Closed doors shut us in and out

your say June 05, 2018 01:00

Re: “Ministry to review nod for skilled foreigners”, News, June 2.



You story quotes Thai accountant, architect and engineer societies as opposing liberalisation of the country’s restricted sectors under the so-called Foreign Business Act. This law, which has existed since the 1970s, purports to protect fields in which “Thai business is not yet ready to compete with foreigners”. Fifty years later, there has apparently been no progress.

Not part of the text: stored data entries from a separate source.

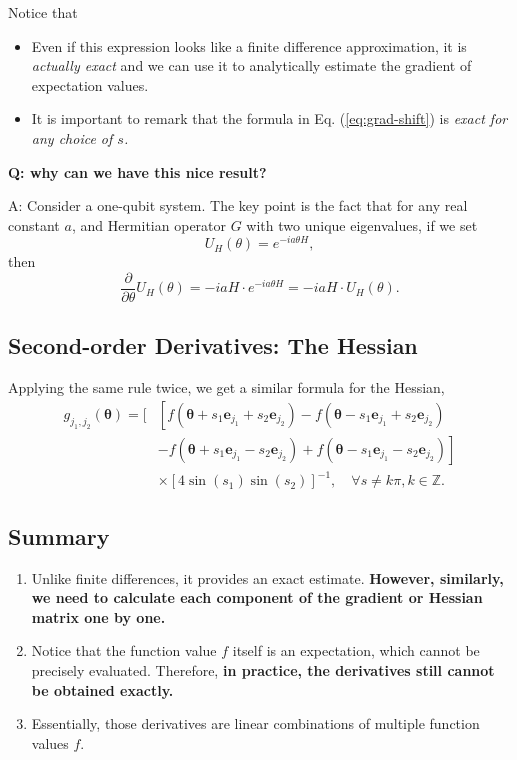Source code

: \documentclass[
        11pt, %
	a4paper, %
]{LegrandOrangeBook}
\begin{document}
Notice that 
\begin{itemize}
    \item Even if this expression looks like a finite difference approximation, it is \textit{actually exact} and we can use it to analytically estimate the gradient of expectation values.
    \item It is important to remark that the formula in Eq. (\ref{eq:grad-shift}) is \textit{exact for any choice of $s$. }
\end{itemize}

\textbf{Q: why can we have this nice result?} 

A: Consider a one-qubit system. The key point is the fact that for any real constant $a$, and Hermitian operator $G$ with two unique eigenvalues, if we set
\begin{equation}
    U_H(\theta)=e^{-i a \theta H},
\end{equation}
then
\begin{equation}
    \frac{\partial}{\partial \theta} U_H(\theta)=-i a H \cdot e^{-i a \theta H} = -i a H \cdot U_H(\theta) .
\end{equation}

\subsection{Second-order Derivatives: The Hessian}
Applying the same rule twice, we get a similar formula for the Hessian,
\begin{equation}
\begin{aligned}
g_{j_1, j_2}(\boldsymbol{\theta})=[ & {\left[f\left(\boldsymbol{\theta}+s_1 \mathbf{e}_{j_1}+s_2 \mathbf{e}_{j_2}\right)-f\left(\boldsymbol{\theta}-s_1 \mathbf{e}_{j_1}+s_2 \mathbf{e}_{j_2}\right)\right.} \\
& \left.-f\left(\boldsymbol{\theta}+s_1 \mathbf{e}_{j_1}-s_2 \mathbf{e}_{j_2}\right)+f\left(\boldsymbol{\theta}-s_1 \mathbf{e}_{j_1}-s_2 \mathbf{e}_{j_2}\right)\right] \\
& \times\left[4 \sin \left(s_1\right) \sin \left(s_2\right)\right]^{-1}, \quad \forall s \neq k \pi, k \in \mathbb{Z}.
\end{aligned}
\end{equation}

\subsection{Summary}

\begin{enumerate}
    \item Unlike finite differences, it provides an exact estimate. \textbf{However, similarly, we need to calculate each component of the gradient or Hessian matrix one by one.}
    \item Notice that the function value $f$ itself is an expectation, which cannot be precisely evaluated. Therefore, \textbf{in practice, the derivatives still cannot be obtained exactly.}
    \item Essentially, those derivatives are linear combinations of multiple function values $f$.
\end{enumerate}
\end{document}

This is a self-fulfilling prophecy. If you close a sector to competition, it will never become globally competitive. Economics 101 teaches that an externality such as this protectionist law which appeals to nationalism leads to inefficiency. Singapore has per capita income five times that of Thailand and is ranked as the most competitive economy in the world because it draws talent from all over the world. The late prime minister Lee Kuan Yew bragged that Singapore had Russians serving in the army and that the police chief was from Scotland. Can you imagine this ever happening in Thailand? On the contrary, in Thailand the big banks and conglomerates say they employ no foreigners.

If that is an advantage, since presumably they don’t need foreigners, then what is the need for the foreign business law?

The Thai economy has been puttering along at an unimpressive rate for the past 20 years, after having been ranked by the World Bank in 1990 as the fastest-growing economy in the world. In the 1990s Thai people said Thailand was going to be Asia’s “fifth tiger”. Nobody makes these claims today, which now sound grandiose, although Thai tourism is booming precisely because the country is open to foreigners, not closed.

All ships rise with the tide. It is better to have a bigger pie. The foreign business law and more importantly the third world mentality that it comes from needs to be repealed so that Thailand can say to the world, “Anyone can do business here.”

Unfortunately, Cambodia, which started out with the most liberal economy in the world, ranked No 1 most open out of 120 assessed, is now starting to copy Thailand’s beggar-basket labour and visa laws. This is a road to permanent developing country status.